-- Start Text section --
# "htc" burned into screen



## jdgarcia12 (Aug 8, 2011)

Haven't heard anything from anybody else, but I am asking, does anybody else have the "htc" logo Burned into there screen. I've only had the phone for about 3 months. When I reboot the phone I 
Can see the burn in, below the illuminated htc logo. The burn in is not where it should be. I will try 
To take a pic but it is very faint.


----------



## mkjellgren (Jun 18, 2011)

Nope, never heard of it. Burn in is not really a problem with lcd screens. Can you see it anywhere else besides the boot up screen? If there is actually a logo burned in you would be able to see it regardless of what is being displayed on the screen (obviously being more visible on a solid, light colored background).


----------



## jdgarcia12 (Aug 8, 2011)

Yes I can see it on any window or screen I have. Just a thought, I wonder if it is the zagg screen 
protector? no matter I can see it. Looked at two other tbolts at Verizon store today and did not see any burn in. three associates looked it over and they said it was the first they had seen.


----------



## richard713 (Jul 30, 2011)

actually it is possible to have burn in on lcd displays never seen it on a phone before but i see it on the monitor at my work all day, especially on mondays since the comp auto reboots and runs the log in screen all weekend...


----------



## jdgarcia12 (Aug 8, 2011)

Camera battery is dead, I'll take a screen shot hahaha.


----------



## jdgarcia12 (Aug 8, 2011)

View attachment 1462
Still hard to see. Right in the middle.


----------



## jr4000watts90 (Aug 7, 2011)

un root, revert back to stock. go to verizon walk out with a replacement. i had the same issue.
-- End Text section --
-- Start Stored data --
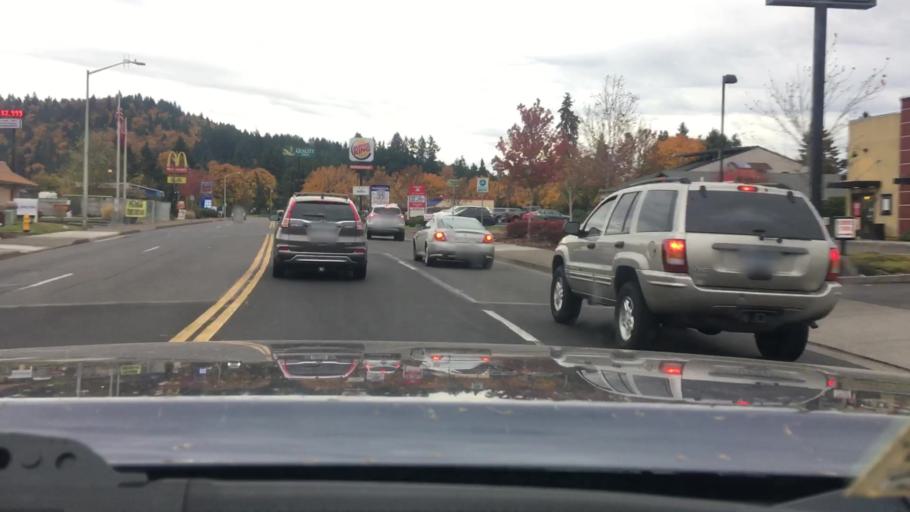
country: US
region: Oregon
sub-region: Lane County
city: Cottage Grove
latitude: 43.8042
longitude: -123.0454
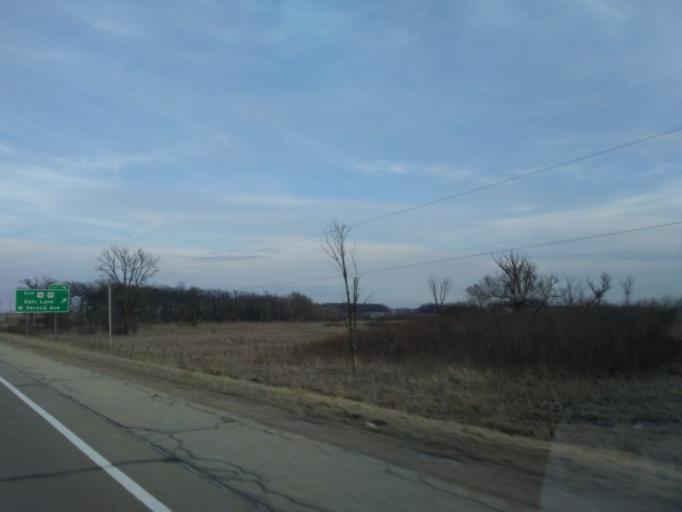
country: US
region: Wisconsin
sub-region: Dane County
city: Verona
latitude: 42.9867
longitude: -89.5703
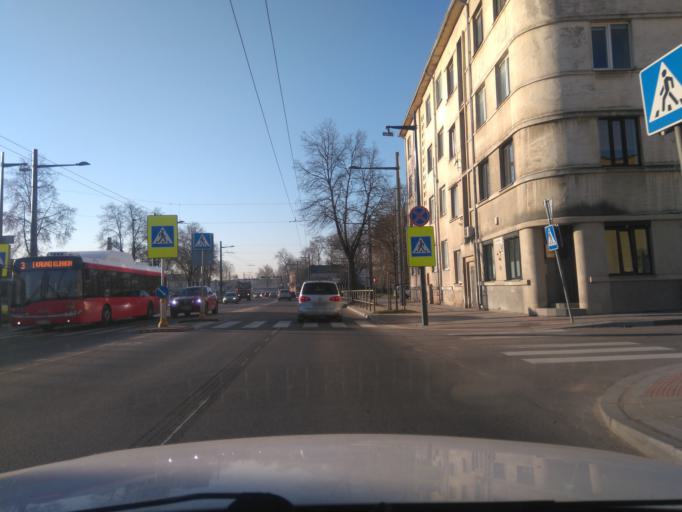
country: LT
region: Kauno apskritis
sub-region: Kaunas
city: Aleksotas
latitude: 54.8772
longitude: 23.9345
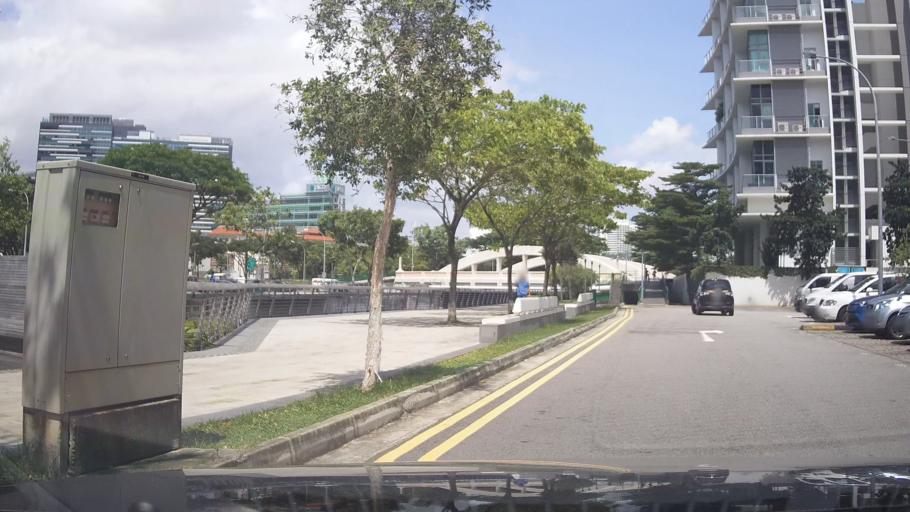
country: SG
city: Singapore
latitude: 1.3060
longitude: 103.8635
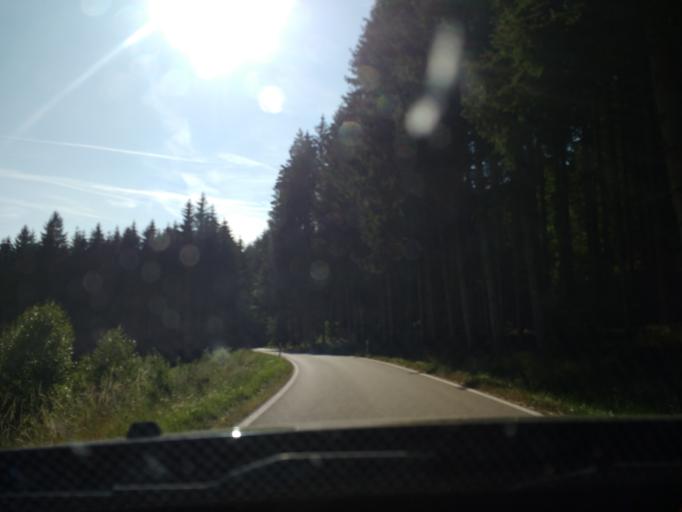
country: DE
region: Rheinland-Pfalz
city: Densborn
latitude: 50.1274
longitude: 6.6245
-- End Stored data --
• Set exercise:
State whether each statement agrees with the forum thread about the burned-in logo, giving yes or no and quoting the deciding words of the thread: 1. The first poster had owned the phone for about three months. 2. The store associates said they had seen this burn-in before. 3. One poster reports seeing burn-in on a monitor at work.

• Exercise output:
1. Yes: "I've only had the phone for about 3 months."
2. No: "three associates looked it over and they said it was the first they had seen."
3. Yes: "i see it on the monitor at my work all day"